Hello there,

From our work on examining technical terms;

1- PWM duty cycle

2- PWM frequency.

Why is the PWM Control system needed?

      We made a simple analogy above. In the form of a typical square wave control method. However, don't let this definition mislead you, PWM control is not that simple control format.

     Controlling with analog signals is a very difficult and more unstable method. Carrying signals is very troublesome and open to outside interference. For example, if you have a 7vdc signal, it may be lost for many reasons, such as the distance between the target and the source, interference or environmental, for example, heat. The signal you send as 7v may reach the receiver as 5.5v. So essentially analog control cannot be in a fully controllable signal position.

      PWM signal, on the other hand, unlike analog, references the frequency of the signal, not the voltage. (As we wrote above, PWM consists not only of frequency but also of amplitude.) Therefore, even if the square signal from the source reaches the receiver with small voltage differences, the receiver can read it and evaluate it.

      Dear friends, in order to understand PWM technology and to know why it created a new control format, it is necessary to know the concepts of MOSFET and IGBT. Transistors may be insufficient for PWM control. However, the fast cutting capabilities of high frequency IGBT modules or Mosfets, which are popular lately, are essential for control with PWM signals.

     One of the biggest advantages of PWM is very little power loss. Regulating power levels, mainly by limiting electric current and using an analog device or potentiometer to control power output, is similar to, for example, accelerating/decelerating a car with a brake device. Thus, it means wasted signal energy causing power loss as heat. PWM, on the other hand, actually turns it off (or pulls it to zero) instead of limiting the power output.

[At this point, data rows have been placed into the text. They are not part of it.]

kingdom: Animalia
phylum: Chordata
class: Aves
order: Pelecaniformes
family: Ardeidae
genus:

What is the equivalent of PWM control systems in industrial control system?

    Pulse Width Modulation (PWM) is a high-end current control technique that lets you control the speed of motors, the heat output of heaters, and much more in an energy-efficient (and often quieter) way. We can say that PWM is used in all inverter controlled products.

     PWM changes the speed of the devices' motors so they only consume as much power as they need, but you don't see the usual result of burning unused current as heat. An example of an old alternative is a simple transistor circuit that changes the current through it by changing its resistance.

   How to calculate PWM frequency?
   The frequency of a PWM signal determines how fast a PWM completes a period. A Period is the full ON and OFF time of the PWM signal. Frequency calculation formulas are given below.

 Frequency = 1 / Time Period
 Time Period = On time + Off time


     PWM technique is the main backbone in ac iverter driver and servo systems (which interests us). And it is used as a PWM carrier, and higher PWM switching frequencies are increased every day to create a waveform close to the sinusoidal curve. The lower the PWM frequency, the more noisy the motor will run. The higher the PWM frequency, the lower the frequency buzzing sound you will hear from the motor. Frequency noise is zero in drives that can give full sine output (which is not available in our country).

     The higher the switching frequency an ac drive system can reach and operate at that point, the better. As a result of our own tests, we observed that as we increase the PWM frequency, the basalization rate of the devices increases. (The most successful brand in this test was TOSHIBA+Siemens mm440).

    The purpose of this page is not for our customers who have more detailed information, but for those who have technical knowledge at the beginner level.